Please reproduce the listing below, updating every "artă-murală" to "tablou-mural" and leaving everything else unchanged. Omit the pictures from your answer.

### SUPPLIED RECORDS:
+ + + + +
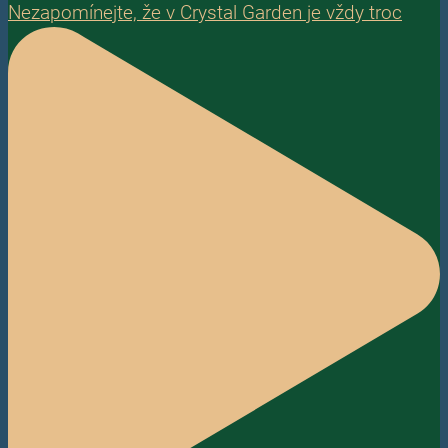
Nezapomínejte, že v Crystal Garden je vždy troc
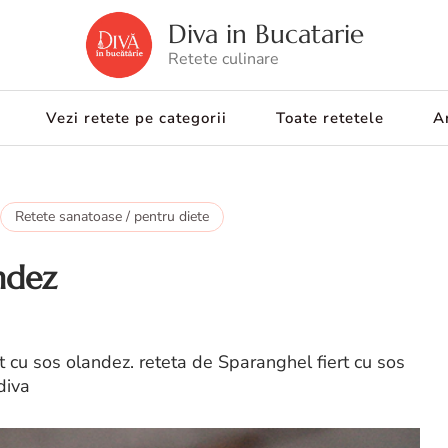
Diva in Bucatarie
Retete culinare
Vezi retete pe categorii
Toate retetele
Ar
Retete sanatoase / pentru diete
ndez
t cu sos olandez. reteta de Sparanghel fiert cu sos
diva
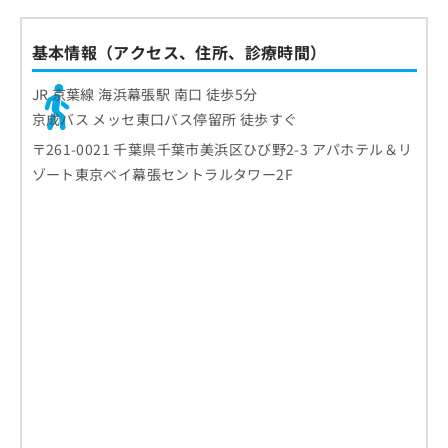
基本情報（アクセス、住所、診療時間）
JR 京葉線 海浜幕張駅 南口 徒歩5分
京成バス メッセ東口バス停留所 徒歩すぐ
〒261-0021 千葉県千葉市美浜区ひび野2-3 アパホテル＆リ
ゾート東京ベイ幕張セントラルタワー2F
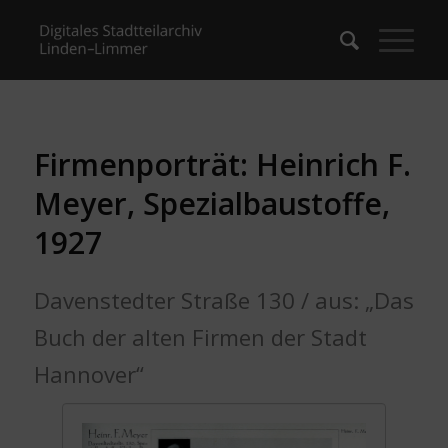
Firmenporträt: Heinrich F.
Meyer, Spezialbaustoffe,
1927
Davenstedter Straße 130 / aus: „Das
Buch der alten Firmen der Stadt
Hannover“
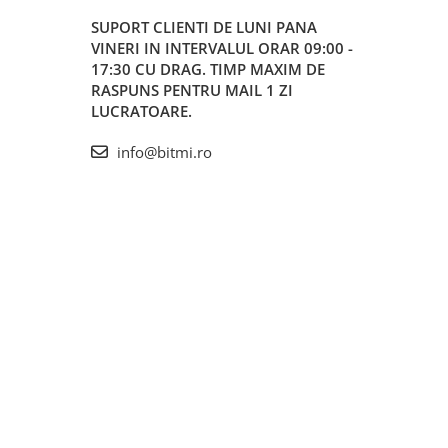
SUPORT CLIENTI
DE LUNI PANA
VINERI IN INTERVALUL ORAR 09:00 -
17:30 CU DRAG. TIMP MAXIM DE
RASPUNS PENTRU MAIL 1 ZI
LUCRATOARE.
info@bitmi.ro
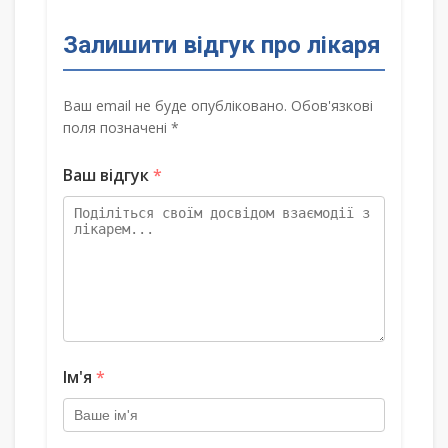
Залишити відгук про лікаря
Ваш email не буде опубліковано. Обов'язкові
поля позначені *
Ваш відгук
*
Ім'я
*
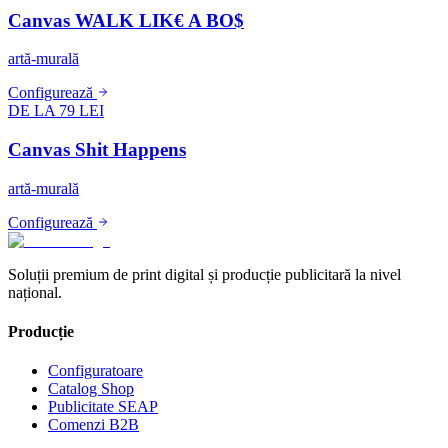
Canvas WALK LIK€ A BO$
artă-murală
Configurează
DE LA 79 LEI
Canvas Shit Happens
artă-murală
Configurează
Soluții premium de print digital și producție publicitară la nivel
național.
Producție
Configuratoare
Catalog Shop
Publicitate SEAP
Comenzi B2B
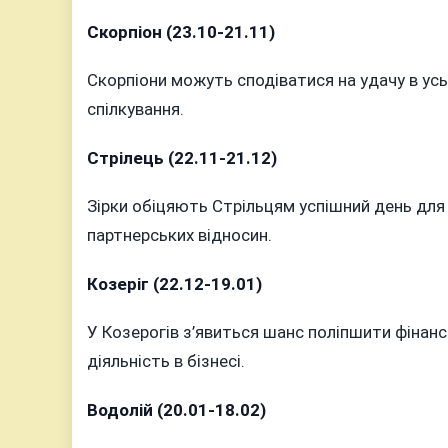
Скорпіон (23.10-21.11)
Скорпіони можуть сподіватися на удачу в усьо
спілкування.
Стрілець (22.11-21.12)
Зірки обіцяють Стрільцям успішний день для 
партнерських відносин.
Козеріг (22.12-19.01)
У Козерогів з’явиться шанс поліпшити фінанс
діяльність в бізнесі.
Водолій (20.01-18.02)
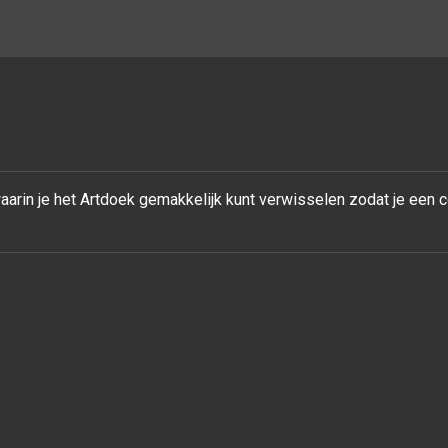
rin je het Artdoek gemakkelijk kunt verwisselen zodat je een 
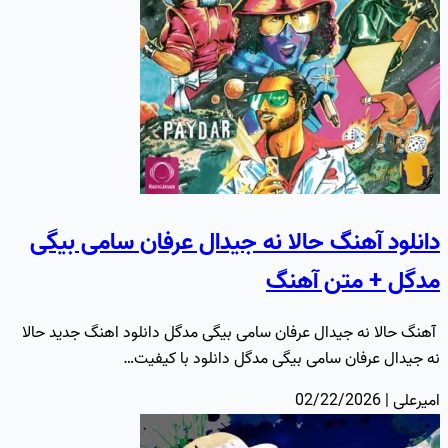
دانلود آهنگ حالا نه جیدال عرفان سامی بیگی
مدگل + متن آهنگ
آهنگ حالا نه جیدال عرفان سامی بیگی مدگل دانلود اهنگ جدید حالا
نه جیدال عرفان سامی بیگی مدگل دانلود با کیفیت…
امیرعلی | 02/22/2026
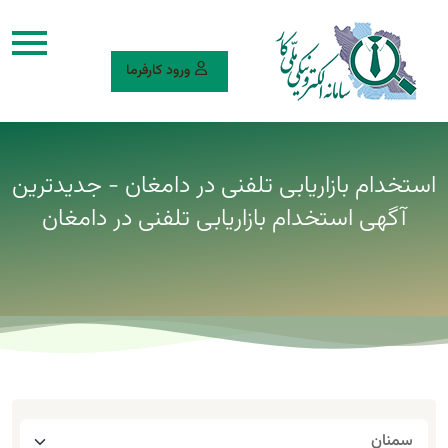
ورود کارفرما
استخدام بازاریابی تلفنی در دامغان - جدیدترین
آگهی استخدام بازاریابی تلفنی در دامغان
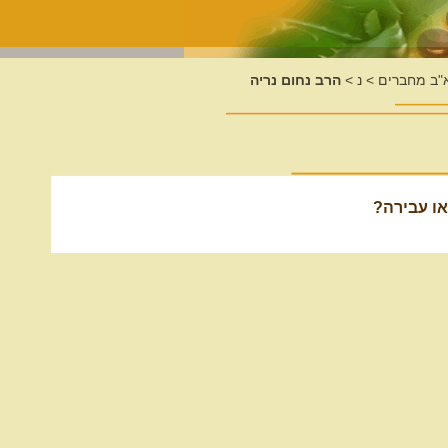
א"ב מחברים
>
נ
>
הרב נחום נריה
או עבירה?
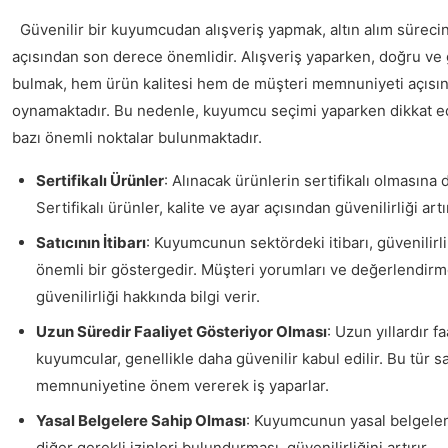
Güvenilir bir kuyumcudan alışveriş yapmak, altın alım sürecin
açısından son derece önemlidir. Alışveriş yaparken, doğru ve gü
bulmak, hem ürün kalitesi hem de müşteri memnuniyeti açısında
oynamaktadır. Bu nedenle, kuyumcu seçimi yaparken dikkat e
bazı önemli noktalar bulunmaktadır.
Sertifikalı Ürünler
: Alınacak ürünlerin sertifikalı olmasına d
Sertifikalı ürünler, kalite ve ayar açısından güvenilirliği artır
Satıcının İtibarı
: Kuyumcunun sektördeki itibarı, güvenilir
önemli bir göstergedir. Müşteri yorumları ve değerlendirme
güvenilirliği hakkında bilgi verir.
Uzun Süredir Faaliyet Gösteriyor Olması
: Uzun yıllardır f
kuyumcular, genellikle daha güvenilir kabul edilir. Bu tür sa
memnuniyetine önem vererek iş yaparlar.
Yasal Belgelere Sahip Olması
: Kuyumcunun yasal belgeleri
diğer gerekli izinleri bulundurması, güvenilirliğini artırır.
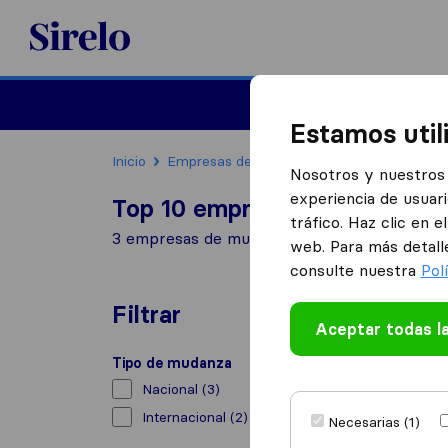
Sirelo.es
Mudanzas
Mudanzas in
Estamos util
Inicio
Empresas de mudanzas
Gandia
Nosotros y nuestros 
experiencia de usuari
Top 10 empresas de mudanza
tráfico. Haz clic en 
3 empresas de mudanzas encontradas en Ga
web. Para más detall
consulte nuestra
Pol
Filtrar
Aceptar todas l
Tipo de mudanza
Nacional
(3)
Internacional
(2)
Necesarias (1)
+ + + + +
### SOLUTION FOR THIS PROBLEM:
Nezapomínejte, že v Crystal Garden je vždy troc
Diva in Bucatarie
Retete culinare
Vezi retete pe categorii
Toate retetele
Ar
Retete sanatoase / pentru diete
ndez
t cu sos olandez. reteta de Sparanghel fiert cu sos
diva
基本情報（アクセス、住所、診療時間）
JR 京葉線 海浜幕張駅 南口 徒歩5分
京成バス メッセ東口バス停留所 徒歩すぐ
〒261-0021 千葉県千葉市美浜区ひび野2-3 アパホテル＆リ
ゾート東京ベイ幕張セントラルタワー2F
Firmenporträt: Heinrich F.
Meyer, Spezialbaustoffe,
1927
Davenstedter Straße 130 / aus: „Das
Buch der alten Firmen der Stadt
Hannover“
SUPORT CLIENTI
DE LUNI PANA
VINERI IN INTERVALUL ORAR 09:00 -
17:30 CU DRAG. TIMP MAXIM DE
RASPUNS PENTRU MAIL 1 ZI
LUCRATOARE.
info@bitmi.ro
Залишити відгук про лікаря
Ваш email не буде опубліковано. Обов'язкові
поля позначені *
Ваш відгук
*
Ім'я
*
Canvas WALK LIK€ A BO$
tablou-mural
Configurează
DE LA 79 LEI
Canvas Shit Happens
tablou-mural
Configurează
Soluții premium de print digital și producție publicitară la nivel
național.
Producție
Configuratoare
Catalog Shop
Publicitate SEAP
Comenzi B2B
Скорпіон (23.10-21.11)
Скорпіони можуть сподіватися на удачу в усьо
спілкування.
Стрілець (22.11-21.12)
Зірки обіцяють Стрільцям успішний день для 
партнерських відносин.
Козеріг (22.12-19.01)
У Козерогів з’явиться шанс поліпшити фінанс
діяльність в бізнесі.
Водолій (20.01-18.02)
rin je het Artdoek gemakkelijk kunt verwisselen zodat je een 
دانلود آهنگ حالا نه جیدال عرفان سامی بیگی
مدگل + متن آهنگ
آهنگ حالا نه جیدال عرفان سامی بیگی مدگل دانلود اهنگ جدید حالا
نه جیدال عرفان سامی بیگی مدگل دانلود با کیفیت…
امیرعلی | 02/22/2026
ورود کارفرما
استخدام بازاریابی تلفنی در دامغان - جدیدترین
آگهی استخدام بازاریابی تلفنی در دامغان
א"ב מחברים
>
נ
>
הרב נחום נריה
או עבירה?
Güvenilir bir kuyumcudan alışveriş yapmak, altın alım sürecin
açısından son derece önemlidir. Alışveriş yaparken, doğru ve gü
bulmak, hem ürün kalitesi hem de müşteri memnuniyeti açısında
oynamaktadır. Bu nedenle, kuyumcu seçimi yaparken dikkat e
bazı önemli noktalar bulunmaktadır.
Sertifikalı Ürünler
: Alınacak ürünlerin sertifikalı olmasına d
Sertifikalı ürünler, kalite ve ayar açısından güvenilirliği artır
Satıcının İtibarı
: Kuyumcunun sektördeki itibarı, güvenilir
önemli bir göstergedir. Müşteri yorumları ve değerlendirme
güvenilirliği hakkında bilgi verir.
Uzun Süredir Faaliyet Gösteriyor Olması
: Uzun yıllardır f
kuyumcular, genellikle daha güvenilir kabul edilir. Bu tür sa
memnuniyetine önem vererek iş yaparlar.
Yasal Belgelere Sahip Olması
: Kuyumcunun yasal belgeleri
diğer gerekli izinleri bulundurması, güvenilirliğini artırır.
Sirelo.es
Mudanzas
Mudanzas in
Estamos util
Inicio
Empresas de mudanzas
Gandia
Nosotros y nuestros 
experiencia de usuari
Top 10 empresas de mudanza
tráfico. Haz clic en 
3 empresas de mudanzas encontradas en Ga
web. Para más detall
consulte nuestra
Pol
Filtrar
Aceptar todas l
Tipo de mudanza
Nacional
(3)
Internacional
(2)
Necesarias (1)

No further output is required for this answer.